In my journey to address my own mental health challenges, I’ve adopted a “work to live, not live to work” philosophy, and I want to make sure my employees can do the same. Having a healthy mind is as important as a healthy body, and I try to maintain mental and physical fitness with workouts, taking mental health breaks, going out to walk my dog, or taking a day off to read or play golf—but not discuss work.
I have worked to prioritize mental health personally and professionally over the past several years, but I am still learning. Below are a few best practices that I’ve found to be helpful for myself and for my employees.
Encourage employees to take time and self-assess their health
This is my number one piece of advice to leaders who want to make mental health a priority for their business. While I don’t want to correlate a pandemic to a spinal cord injury, they both highlight major life shifts that happen “overnight.” I didn’t take the time to take care of my mental health, and I should have. I’ve learned since then and give my employees the time and space to take care of their mental health needs.
Show employees that it’s okay to take time off for mental health
While cliché, “practice what you preach” is appropriate here. For instance, I share with my employees when I’m taking time off, even if I’m not traveling or, since the pandemic, can’t go anywhere. It’s also important to check in with employees and make sure they’re achieving balance before, during, and after the workday. This means checking in with yourself, too. For example, one of my goals is to participate in Boomi’s virtual morning yoga, but it keeps getting filled up before I can get in.
Listen and implement real action
As a next step, leaders must take the time to listen to employees about mental health and implement recommendations to help them address it. My goal is for our staff to be transparent and open in communications, accept that people need support, and start sharing ideas with the whole team about how to better tackle these topics.

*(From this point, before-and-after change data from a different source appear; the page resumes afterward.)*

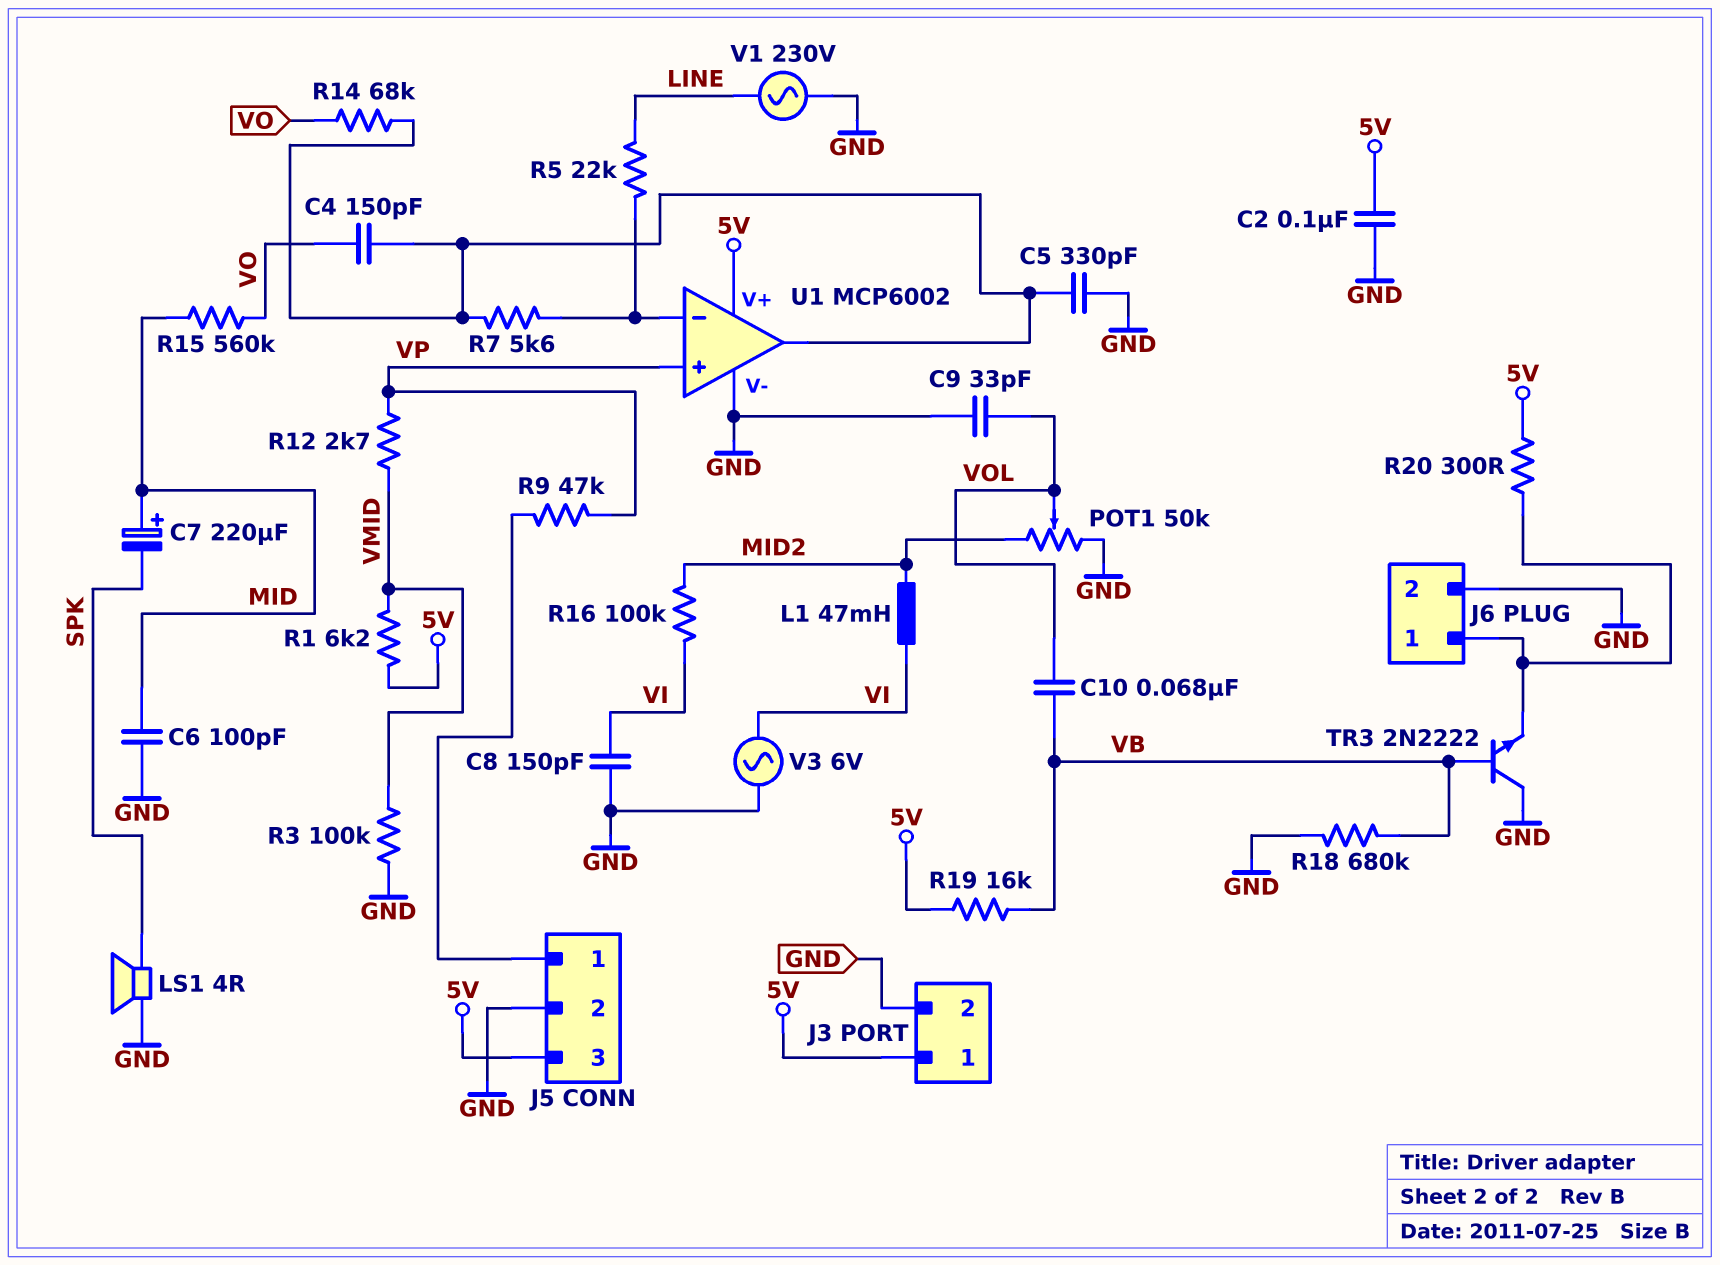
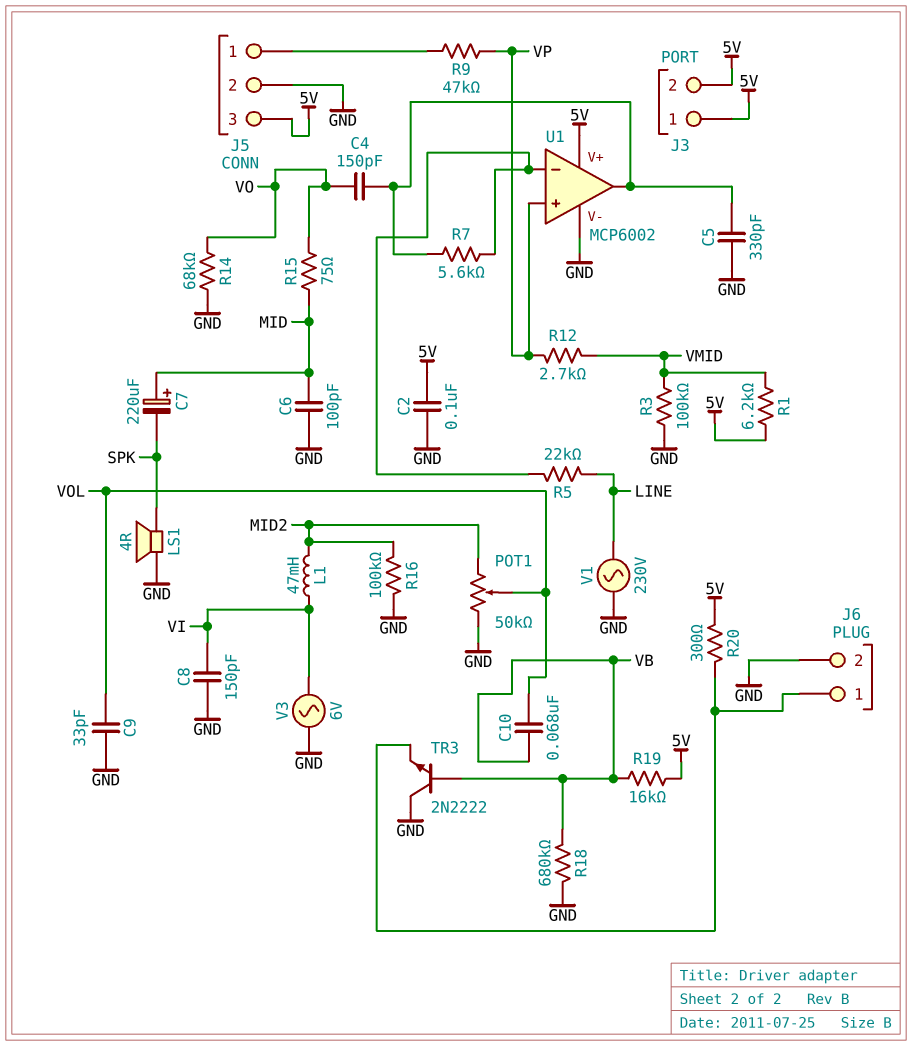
J3 pin 2: GND -> 5V
R14: 68k (U1/out, VO) -> 68k (GND, VO)
R15: 560k (MID, VO) -> 75 (MID, VO)
R16: 100k (MID2, VI) -> 100k (GND, MID2)

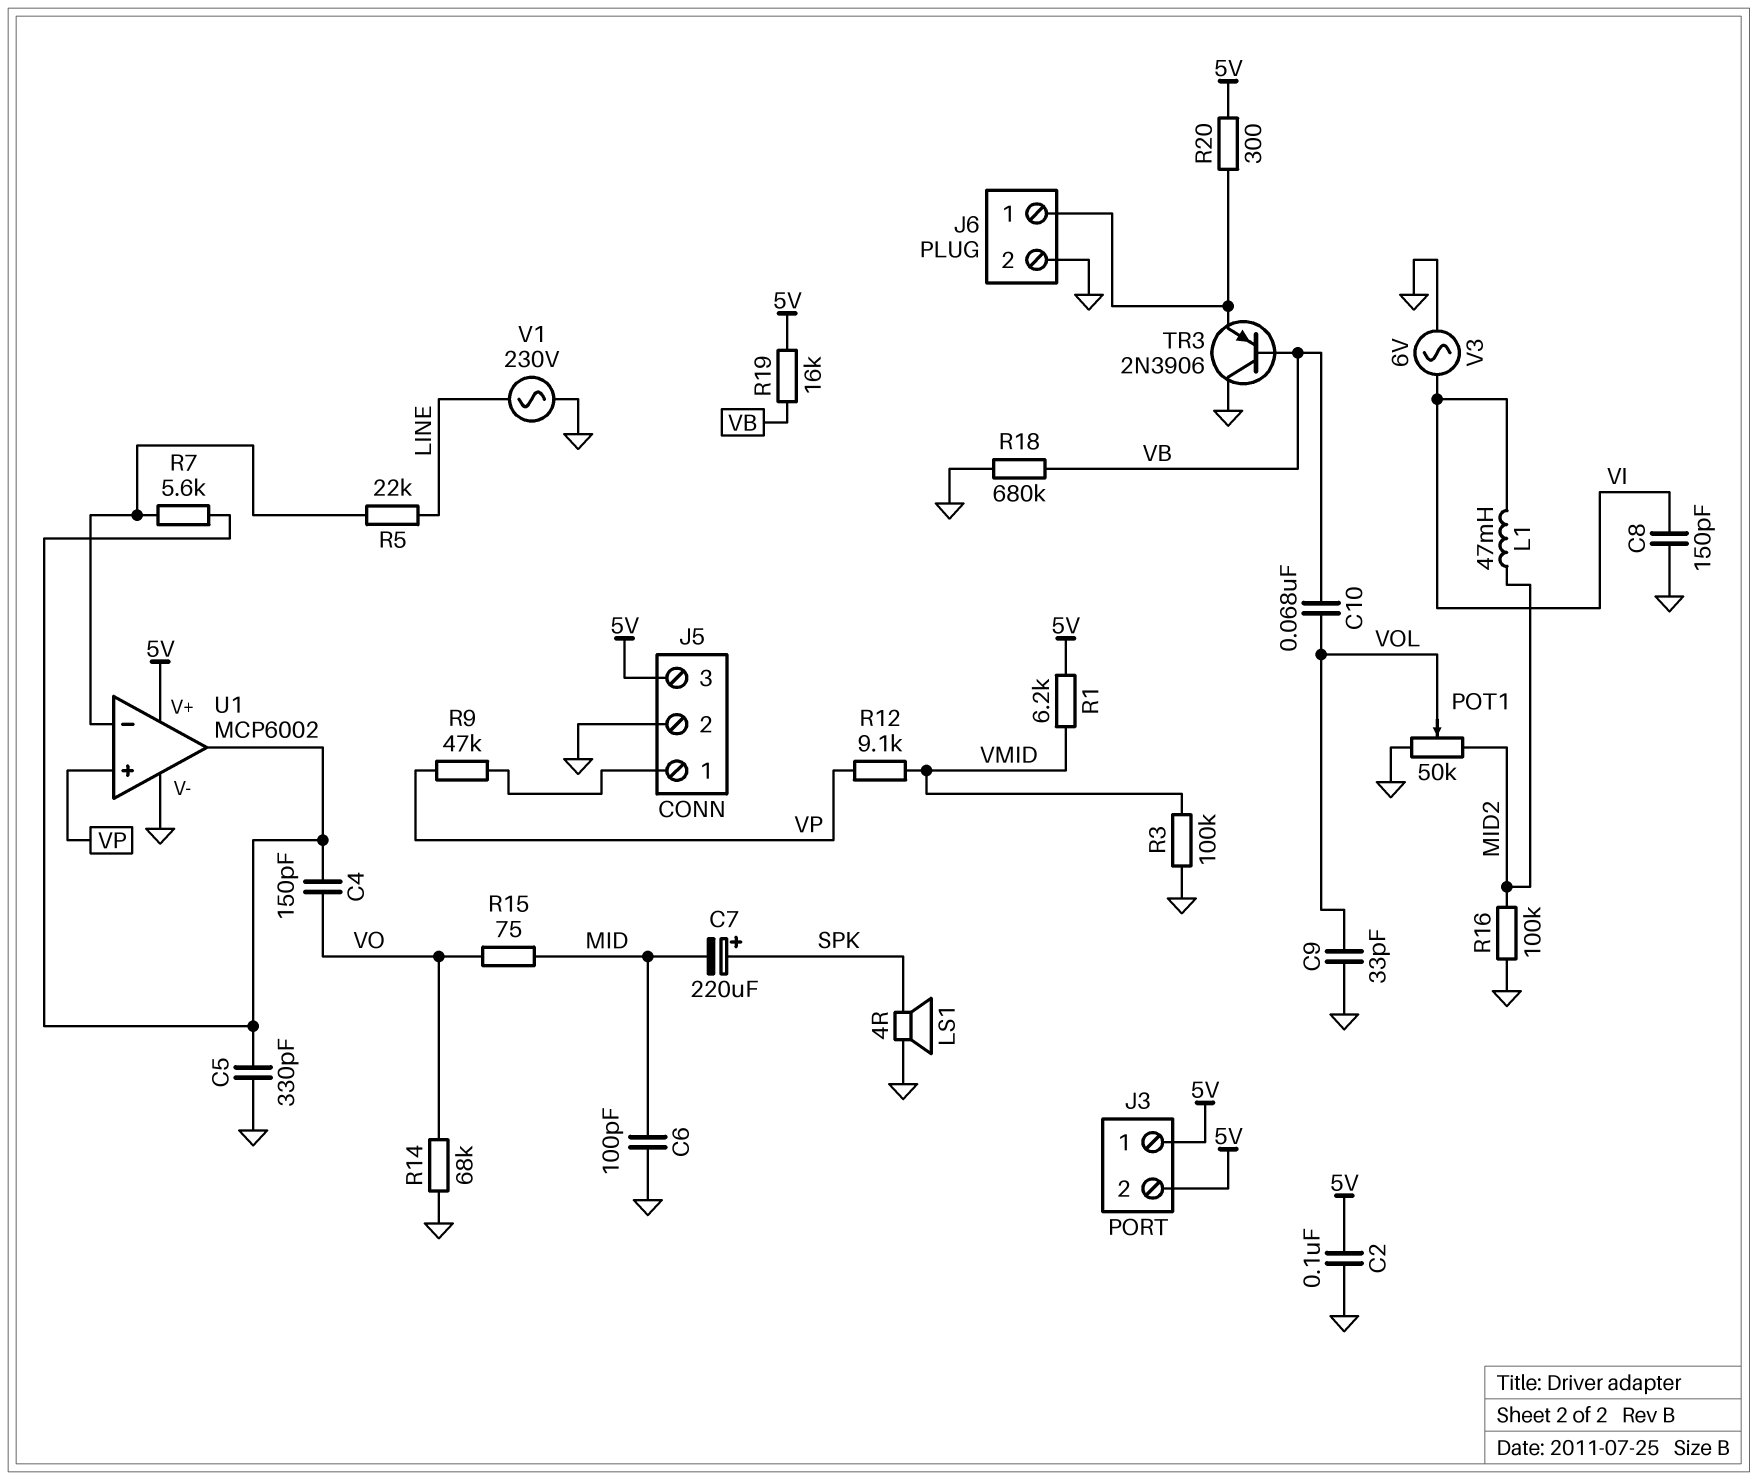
C7: 220uF (plus MID, minus SPK) -> 220uF (plus SPK, minus MID)
R12: 2.7k (VMID, VP) -> 9.1k (VMID, VP)
TR3: NPN 2N2222 (B VB, C GND, E J6/1) -> PNP 2N3906 (B VB, C GND, E J6/1)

One initiative we’ve implemented is listening intently to our employees, anecdotally, and through surveys. For instance, based on one employee survey a few weeks into working from home, we asked our employees to give us feedback on communications, how they’re doing, their work-life balance, childcare challenges, etc. After feedback that too many video calls were stressing employees, Boomi implemented no-meetings Wednesdays. This gives them ensured flexibility to take care of family members or other urgent matters. While it may not be perfect, it’s certainly helped people “catch up” with work on Wednesdays with fewer meetings and affords more balance.
Don’t set a mental health initiative and never go back to it
An accepting culture doesn’t persist without constant reminders. Nor are mental health struggles solved overnight. Both require long-term commitments. Creating a workplace culture that prioritizes mental health is something that needs to be fostered over time and reinvented as daily pressures shift and new global issues arise. Just like we check in frequently with employees about career growth and the next steps, we need to do the same for mental health, during these challenging times and long after.
It’s paramount in the high-stress environment, especially in the tech industry, that we’re taking time to be kind to our minds. More importantly, we’re encouraging our employees and leading the way for them to take time if they need it, to pause to breathe, stay in touch with their coworkers, and most importantly, seek help if they need it.
As I said before, asking for help doesn’t mean you’re weak; it just means you’re not alone. That’s the message leaders should share with employees as they tell their mental health story. When we talk about it, we normalize it, and we can make sure everyone receives the help they need. No one should struggle alone.
Chris Port is the chief operating officer of Boomi, a Dell Technologies business.